O'Leary reorganized her papers and put them in a neat little stack. We were done with the hard data. Now for the analysis. “That's the question, isn't it?” Without waiting for me to answer, she launched into her theory.
“The best way to tell would be to send her hair to the lab for testing. Drugs in the blood bond to the roots of the hair. As the hair grows out, the drugs become an integral part of the hair shaft. Hair grows at a rate of about one centimeter per month, so depending on how long someone's hair is, you can sometimes determine how long they've been exposed to the drugs. Rikki had short hair, but you could still probably get six months of data.” Before I could ask any questions about the hair testing, she moved on to her second point.
“Another curious thing is that I found promethazine in Rikki Tate's stomach contents and blood. That's an antinausea drug that helps somebody absorb narcotics into their system. You usually don't see this unless it's a pretty sophisticated addict or a doctor prescribes promethazine along with oxycodone. When I checked Rikki's medical records, I didn't find any prescriptions for these drugs.”
O'Leary paused and studied my expression. She apparently wanted me to absorb this and consider the implications, which were not good for our case.
“If you're thinking that Caleb Tate poisoned his wife, he would have to be pretty sophisticated to stick promethazine in there as well.

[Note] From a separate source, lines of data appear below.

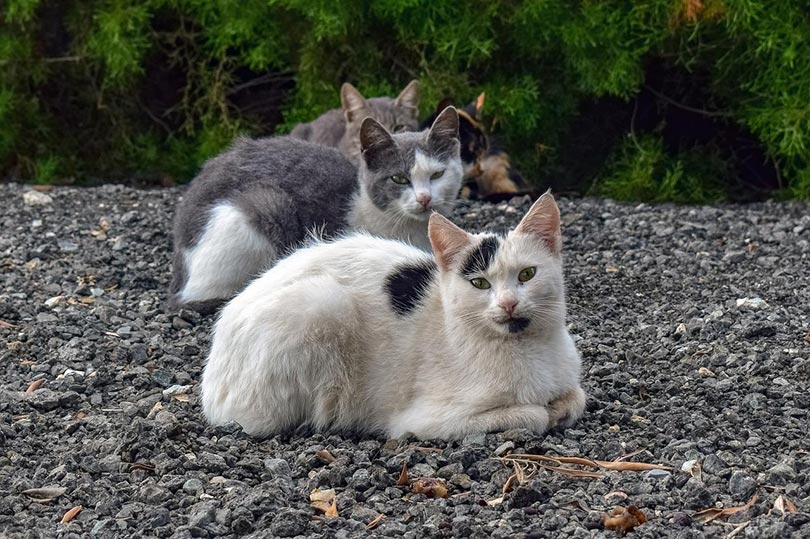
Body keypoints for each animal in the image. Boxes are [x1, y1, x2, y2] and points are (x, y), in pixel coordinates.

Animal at [199, 192, 584, 440]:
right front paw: (544, 411)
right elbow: (531, 414)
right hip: (320, 303)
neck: (528, 349)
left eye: (527, 275)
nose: (508, 303)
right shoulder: (427, 419)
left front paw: (561, 405)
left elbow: (576, 398)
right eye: (479, 283)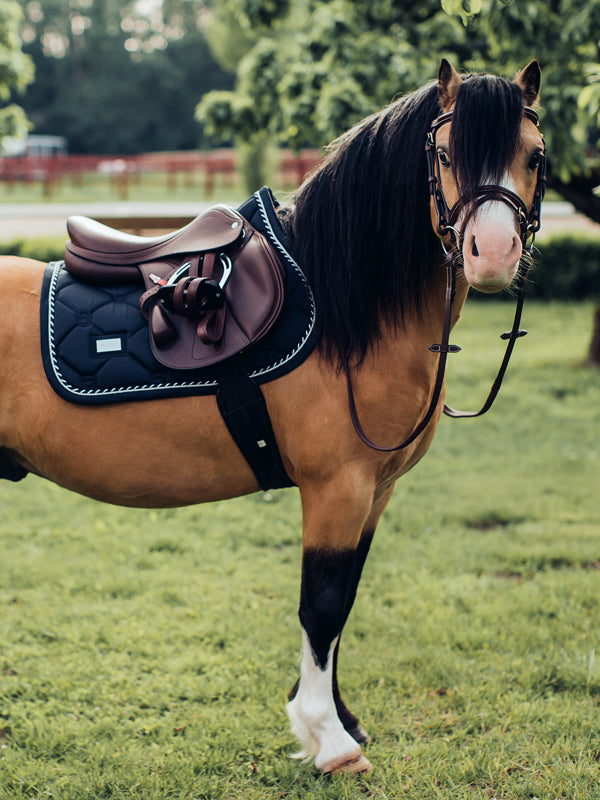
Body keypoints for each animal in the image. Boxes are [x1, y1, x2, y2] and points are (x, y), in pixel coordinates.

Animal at [0, 60, 546, 774]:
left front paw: (342, 722)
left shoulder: (375, 492)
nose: (493, 253)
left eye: (534, 155)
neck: (343, 310)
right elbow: (322, 606)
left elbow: (344, 601)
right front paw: (329, 740)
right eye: (448, 155)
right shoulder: (337, 487)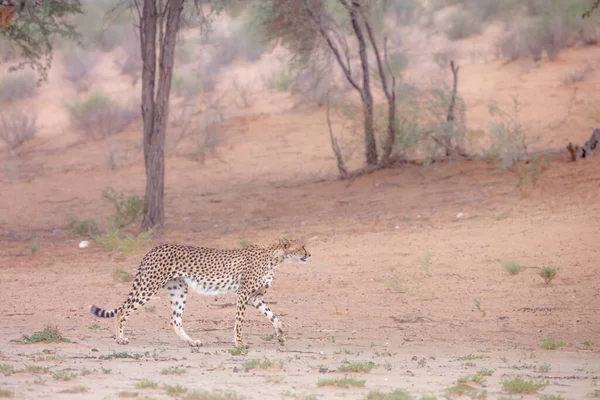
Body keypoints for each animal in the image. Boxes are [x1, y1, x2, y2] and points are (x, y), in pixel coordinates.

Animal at [92, 238, 314, 346]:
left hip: (179, 290)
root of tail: (154, 248)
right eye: (302, 246)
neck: (274, 257)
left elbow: (273, 316)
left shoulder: (254, 298)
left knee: (175, 321)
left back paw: (192, 342)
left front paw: (281, 336)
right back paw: (120, 339)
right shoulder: (243, 294)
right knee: (122, 311)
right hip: (148, 286)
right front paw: (239, 343)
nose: (310, 254)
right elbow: (240, 321)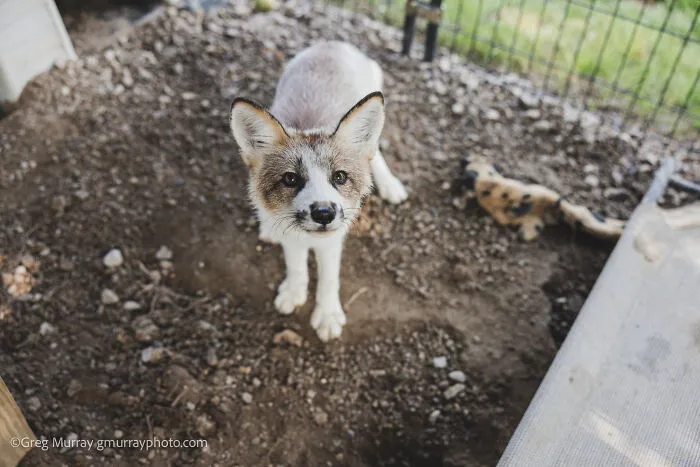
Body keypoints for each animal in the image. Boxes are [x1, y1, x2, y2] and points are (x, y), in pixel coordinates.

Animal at [229, 41, 407, 341]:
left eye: (340, 177)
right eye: (290, 179)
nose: (324, 213)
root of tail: (331, 43)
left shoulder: (333, 241)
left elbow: (328, 279)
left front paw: (327, 315)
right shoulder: (291, 236)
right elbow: (296, 266)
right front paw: (294, 292)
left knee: (376, 153)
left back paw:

And if he were that sophisticated, he probably would have used drugs that would be more difficult to detect.”
“Where could we have the hair analyzed?”
O'Leary stuffed the pictures and autopsy report back in her folder. “There's a lab in Washington, DC, called National Toxicology Testing. They're the best in the business. They should be able to tell us how long Rikki Tate had been ingesting these drugs.”
“Let's give it a shot,” I said. But I didn't hold out much hope. Caleb Tate was not stupid. If he was cold-blooded and cunning enough to poison his wife, he would have done his research. He would have slipped the drugs into her food gradually, over time, culminating with one massive overdose. He would know all about hair testing. And he would use it to prove that Rikki Tate had been taking these drugs for a very long time.